Depuis un certain temps, la filière du natron est confrontée à d’énormes problèmes, notamment les difficultés liées au processus d’extraction qui demeure totalement archaïque, le manque des matériels et techniques modernes, la mévente prolongée et les soucis d’écouler les stocks, etc. C’est pourquoi, sur le site, le natron se vend à vil prix. A la date du samedi 8 janvier 2022, le prix de la barre du natron varie entre 12.500 FCFA à 17.500 FCFA contrairement aux années antérieures (jusqu’en 2017) ou les prix de la barre du natron variaient de 25.000 FCFA à 35 000 FCFA. Mme Ibrahim Zaynabou a notifié que des grossistes viennent sur le site pour s’approvisionner. « Les gens viennent ici même sur le site pour acheter. On fait des stocks jusqu’à remplir des sacs avec le natron en forme circulaire. Le travail du natron qui a la grande forme cylindrique (les barres du natron) est très pénible. Pour avoir ce genre du natron, il nous faut plus d’un mois de dur labeur. Avant quand il y avait la clientèle, le prix du grand natron varie entre 25.000 FCFA à 35.000 FCFA. Mais cette année, les prix ont considérablement chuté. Sur le site d’extraction, le natron se vend aujourd’hui entre 12500 FCFA et 17500 FCFA », regrette Zaynabou.
Selon Nafissa Hassane, qui a 3 ans expérience dans la production du natron, la filière doit être valorisée. Elle affirme qu’elle exerce ce métier juste parce qu’elle n’a rien à faire. « On peut faire des jours sans vendre aucune unité. Ces deux dernières années on n’a bénéficié de rien que de la fatigue et de la poussière qui nous tue à petit feu », se lamente Nafissa Hassane.
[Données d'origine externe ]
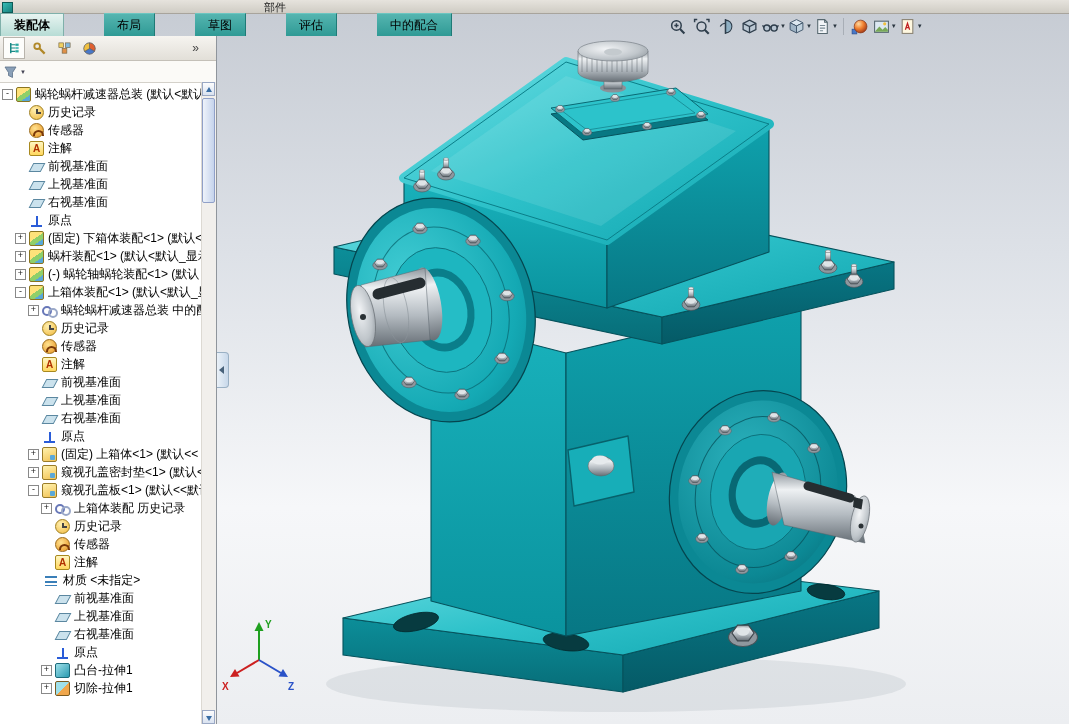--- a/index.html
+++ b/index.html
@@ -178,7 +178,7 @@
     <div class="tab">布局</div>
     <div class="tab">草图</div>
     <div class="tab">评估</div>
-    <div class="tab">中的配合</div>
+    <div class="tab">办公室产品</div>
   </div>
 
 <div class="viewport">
Hadiza Alhousseini dite Mohaye est une vielle ayant passé près de 30 ans dans le métier d’extraction du natron. Elle garde toujours du bon souvenir de son métier. Tout de même, elle s’interroge sur les problèmes auxquels le secteur est confronté. « Avant, c’était très bien. Dès qu’on finissait de produire le natron quel qu’en soit la quantité, les clients arrachaient. Il n’y avait même pas de stock. Mais aujourd’hui, on peut faire des stocks de 6 mois. Le natron est là entassé. Les choses tournent au ralenti pour nous. On ignore les causes, mais on a juste remarqué que les clients ne viennent plus. Cette situation nous inquiète et on se pose beaucoup de question par rapport à ce sujet. Avant, c’est avec l’argent qu’on gagne ici, qu’on essaie de subvenir à tous nos besoins », a indiqué Mme Mohaye.
A l’instar des autres secteurs, la filière du natron doit être modernisée et valorisée afin de permettre aux vaillantes populations rurales qui s’adonnent à cette activité d’en profiter convenablement et contribuer au développement économique de leur localité.